### PROBLEM TO SOLVE
Read the lines below and count those that have the word "height". Respond with the number only.

*** SUPPLIED RECORDS

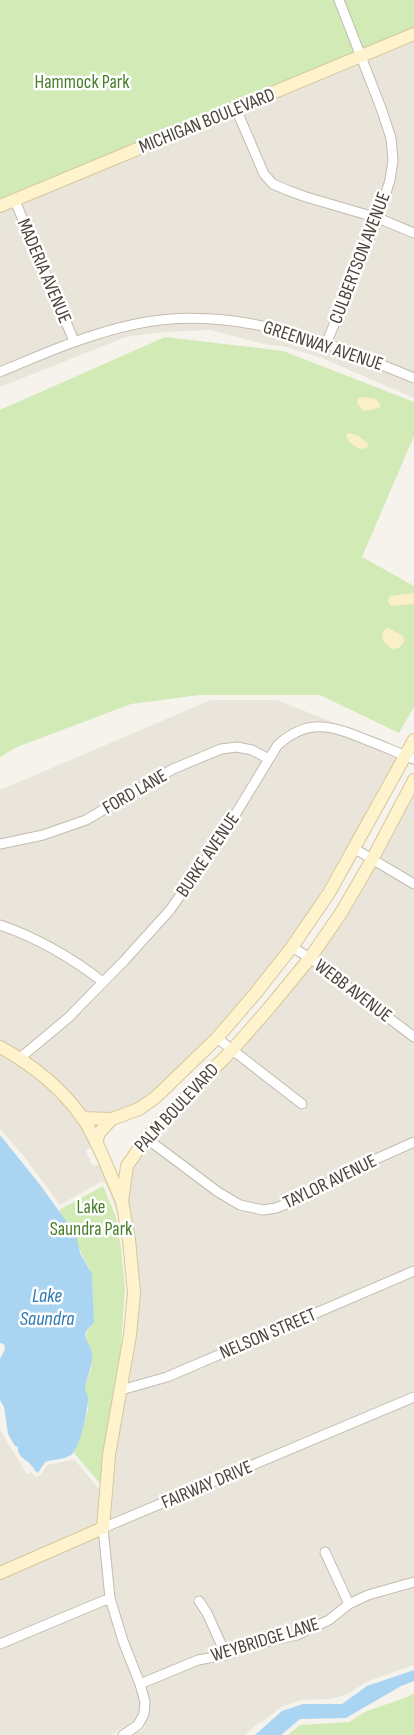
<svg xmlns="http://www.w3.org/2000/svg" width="414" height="1735" font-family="'Sofia Sans Condensed',sans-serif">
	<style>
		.residential { fill: #eae5da }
		.green { fill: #d2eab5 }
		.sand { fill: #f9efc9 }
		.water { fill: #a9d4f2 }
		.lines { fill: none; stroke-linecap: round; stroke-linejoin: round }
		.street-casing { stroke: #c2bbae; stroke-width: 11 }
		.secondary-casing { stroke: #d6c79b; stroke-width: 14 }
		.street { stroke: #fff; stroke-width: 9 }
		.secondary { stroke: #fff3cd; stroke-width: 12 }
		.labels { text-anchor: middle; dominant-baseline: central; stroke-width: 5; stroke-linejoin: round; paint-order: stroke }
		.park-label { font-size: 19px; fill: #4a7f2a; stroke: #fff }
		.street-label { font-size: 19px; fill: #4b4439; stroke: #fff }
		.water-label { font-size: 20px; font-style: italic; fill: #2e7ab2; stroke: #fff }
	</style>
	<rect width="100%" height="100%" fill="#f6f3ec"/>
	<path class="residential" d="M414,40V228L384,215L394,182L398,160L395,137L386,107L368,60Z
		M358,64L366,79L377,110L386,139L388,159L385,179L375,212L307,192L276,179L268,172L242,112Z
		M234,116L260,176L270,187L286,195L372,221L323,338L283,325L252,318L210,314H172L136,319L77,335L21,203Z
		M12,207L68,338L0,367V212Z
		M381,224L414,239V373L333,341Z
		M173,324H211L251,328L281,335L360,361L414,383V398L322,358L283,346L268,345L210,330L165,332L126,337L0,387V378L76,346L138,329Z
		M211,700H277L335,723L314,721L297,725L283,733L274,742L267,752L253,746L238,742L219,744L170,765L84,815L42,830L0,839V790Z
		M315,731L329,732L343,735L399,758L306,917L252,990L213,1034L153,1093L137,1105L114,1113L112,1112L110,1113H84L28,1059L71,1022L105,989L148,943L174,913L228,836L281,750L290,741L302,734Z
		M237,752L251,755L262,761L220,830L166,906L142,935L103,976L71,953L37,934L0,920V850L45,840L88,824L175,774L222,754Z
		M414,791V878L380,857Z
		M375,865L414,889V1031L316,957Z
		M0,930L34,943L67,962L96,983L65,1014L20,1053L0,1042Z
		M311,965L414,1043V1136L356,1162L292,1196L275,1203L263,1205L241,1200L204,1177L153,1137L234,1056L304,1111L308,1103L240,1049Z
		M0,1053L21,1065L62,1100L78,1120V1123H80L91,1143V1147L86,1151L92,1165H100L117,1201L125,1248L119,1217L106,1184L101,1182L60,1205L26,1159L0,1129Z
		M147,1144L216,1197L238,1210L263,1215L277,1213L296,1206L360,1172L414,1147V1266L165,1372L126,1383L135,1336L127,1204L132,1169Z
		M414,1277V1391L109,1520L114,1456L125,1394L169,1382Z
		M414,1402V1577L366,1590L351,1597L327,1546L319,1550L343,1602L326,1616L295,1630L251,1640L228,1649L211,1611L199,1594L192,1600L203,1616L219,1651L196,1656L143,1677L127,1639L115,1597L108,1532Z
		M0,1430L27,1474L31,1472L36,1477L41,1475L47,1465L68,1461L74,1459L99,1489L102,1488L99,1523L0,1567Z
		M99,1536L105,1594L0,1638V1579Z
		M414,1588V1665L366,1682L348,1694L331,1699L301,1700L281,1707L265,1720L258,1723L245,1735H133L139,1731L141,1732L145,1727L144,1725L148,1715L149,1703L146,1687L199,1665L224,1662L254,1650L299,1639L331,1625L351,1609L370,1600Z
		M107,1604L119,1642L136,1685L140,1702L139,1712L135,1721L111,1735H0V1649Z"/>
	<path class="green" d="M0,0H414V32L0,204Z
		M165,337L283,351L414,402V436L362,557L414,586V707L399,733L320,695H199L131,704L17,747L0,757V410Z
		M103,1186L116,1217L121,1248L125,1289L120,1359L102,1486L74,1453L82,1432L88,1410V1400L84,1388L91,1370L92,1351L87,1344L86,1337L87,1331L94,1322L92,1274L59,1210Z
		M414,1693V1735H288L300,1725L349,1722L367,1711L407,1697Z"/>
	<path class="sand" d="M361,397L376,399L380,404V407L376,409L363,411L357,403L358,398Z
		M348,433C353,433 368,440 369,446L364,449C357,449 349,443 346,436Z
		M412,593L414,594V604L392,606L388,603V599L390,596Z
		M388,628L403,636L404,642L399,648L392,649L383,641L382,634L385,629Z"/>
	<path class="water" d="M0,1135L41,1186L76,1235L80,1253L92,1274L94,1322C93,1325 89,1327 87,1330C82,1339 91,1345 92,1352C93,1364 88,1375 85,1386C84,1391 89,1395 88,1400C87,1412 81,1447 71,1455C64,1460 53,1459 45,1462L38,1473C35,1471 34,1469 32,1466C27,1459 17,1458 18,1447L15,1446L8,1434L4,1407L0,1400V1359L5,1349L4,1344L0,1343Z
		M414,1670V1681L401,1686L346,1718L300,1719L281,1735H255L282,1711L303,1704H342L367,1686Z"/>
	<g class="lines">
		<g class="street-casing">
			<path id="street" d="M236,109L264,174L273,184L287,190L306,197L378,218L414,233
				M15,201L74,341
				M326,344L378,218L390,180L393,160L391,138L381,108L339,0
				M0,372C45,353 88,334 136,324C233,303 326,342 414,378
				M0,844L43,835L86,820L173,769L221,749L237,747L252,750L269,759
				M355,849L414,884
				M0,925C38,938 72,958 103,982
				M292,947L310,958L414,1037
				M217,1038L302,1104
				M20,1058L68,1018L124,961L170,910L224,833L277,746C307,717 333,726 367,740C383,746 398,753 414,759
				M146,1138L218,1192L240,1205L263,1210L276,1208L294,1201L358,1167L414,1142
				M121,1390L167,1377L414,1271
				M325,1552L349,1604
				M199,1601L207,1613L226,1655
				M0,1644L110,1598
				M140,1684L198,1660L226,1655L252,1645L297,1635L329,1620L349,1604L368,1595L414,1582
				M123,1735L138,1725L144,1714L145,1702L140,1684L123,1641L110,1598L103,1528L414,1397"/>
		</g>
		<g class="secondary-casing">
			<path id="secondary" d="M0,206L414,34
				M0,1047C31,1064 61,1088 82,1117C99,1142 109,1173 122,1201
				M82,1118L112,1119
				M96,1143L99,1133L112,1119L139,1109L156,1097L217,1038L255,994L292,947L329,893L414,740
				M0,1573L103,1528L109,1455L130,1335L134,1293L129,1240L122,1201L127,1166L146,1138L233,1049L269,1008L310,958L341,913L373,858L414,780"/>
		</g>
		<use href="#street" class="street"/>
		<use href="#secondary" class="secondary"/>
	</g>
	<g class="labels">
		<g class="park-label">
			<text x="82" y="82">Hammock Park</text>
			<text x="91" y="1207">Lake<tspan x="91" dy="22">Saundra Park</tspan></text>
		</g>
		<g class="street-label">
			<text transform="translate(207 121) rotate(-22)">MICHIGAN BOULEVARD</text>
			<text transform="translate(360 258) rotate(-69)">CULBERTSON AVENUE</text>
			<text transform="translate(44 271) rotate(67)">MADERIA AVENUE</text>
			<text transform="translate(323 346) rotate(18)">GREENWAY AVENUE</text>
			<text transform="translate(135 792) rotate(-30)">FORD LANE</text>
			<text transform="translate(208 855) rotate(-56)">BURKE AVENUE</text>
			<text transform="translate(353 991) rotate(37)">WEBB AVENUE</text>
			<text transform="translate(177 1108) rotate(-47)">PALM BOULEVARD</text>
			<text transform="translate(330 1182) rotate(-26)">TAYLOR AVENUE</text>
			<text transform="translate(268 1334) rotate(-23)">NELSON STREET</text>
			<text transform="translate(207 1485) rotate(-23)">FAIRWAY DRIVE</text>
			<text transform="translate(265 1640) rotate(-17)">WEYBRIDGE LANE</text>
		</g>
		<g class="water-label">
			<text x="47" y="1296">Lake<tspan x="47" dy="23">Saundra</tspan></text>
		</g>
	</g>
</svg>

******

### EXERCISE RESPONSE
2